▶ [WORK INSTRUCTION]
Rewrite the data below with "Zur gesamten Produktgruppe" switched to "Alle Produkte anzeigen" everywhere it occurs, leaving every other line unchanged. Omit the pictures.

(Collected data)
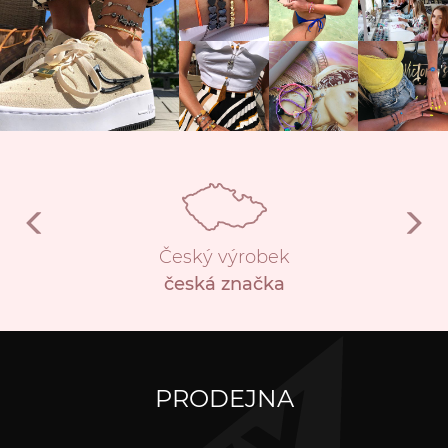
Český výrobek
česká značka
PRODEJNA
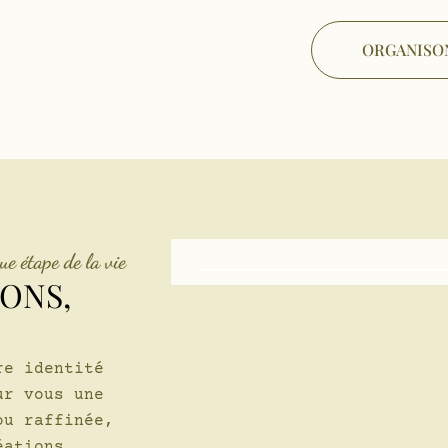
ORGANISO
ue étape de la vie
ONS,
re identité
ur vous une
ou raffinée,
éations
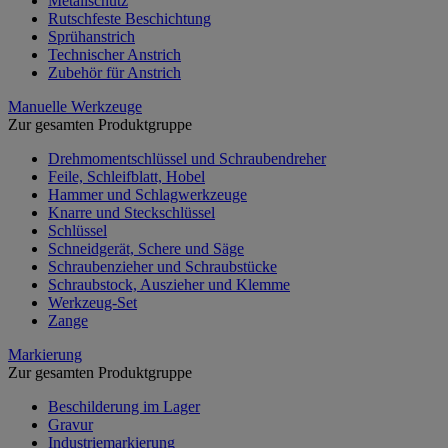
Metallschutz
Rutschfeste Beschichtung
Sprühanstrich
Technischer Anstrich
Zubehör für Anstrich
Manuelle Werkzeuge
Zur gesamten Produktgruppe
Drehmomentschlüssel und Schraubendreher
Feile, Schleifblatt, Hobel
Hammer und Schlagwerkzeuge
Knarre und Steckschlüssel
Schlüssel
Schneidgerät, Schere und Säge
Schraubenzieher und Schraubstücke
Schraubstock, Auszieher und Klemme
Werkzeug-Set
Zange
Markierung
Zur gesamten Produktgruppe
Beschilderung im Lager
Gravur
Industriemarkierung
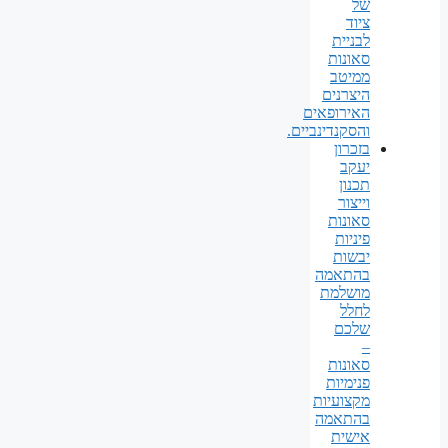
של
ציוד
לבניית
סאונות
ממיטב
היצרנים
האירופאים
והסקנדינביים.
בזכרון
יעקב
תכנון
וייצור
סאונות
פיניות
יבשות
בהתאמה
מושלמת
לחלל
שלכם
–
סאונות
פנימיות
מקצועיות
בהתאמה
אישית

▶ [YOUR SOLUTION]
Český výrobek
česká značka
PRODEJNA
ORGANISO
ue étape de la vie
ONS,
re identité
ur vous une
ou raffinée,
éations
Metallschutz
Rutschfeste Beschichtung
Sprühanstrich
Technischer Anstrich
Zubehör für Anstrich
Manuelle Werkzeuge
Alle Produkte anzeigen
Drehmomentschlüssel und Schraubendreher
Feile, Schleifblatt, Hobel
Hammer und Schlagwerkzeuge
Knarre und Steckschlüssel
Schlüssel
Schneidgerät, Schere und Säge
Schraubenzieher und Schraubstücke
Schraubstock, Auszieher und Klemme
Werkzeug-Set
Zange
Markierung
Alle Produkte anzeigen
Beschilderung im Lager
Gravur
Industriemarkierung
של
ציוד
לבניית
סאונות
ממיטב
היצרנים
האירופאים
והסקנדינביים.
בזכרון
יעקב
תכנון
וייצור
סאונות
פיניות
יבשות
בהתאמה
מושלמת
לחלל
שלכם
–
סאונות
פנימיות
מקצועיות
בהתאמה
אישית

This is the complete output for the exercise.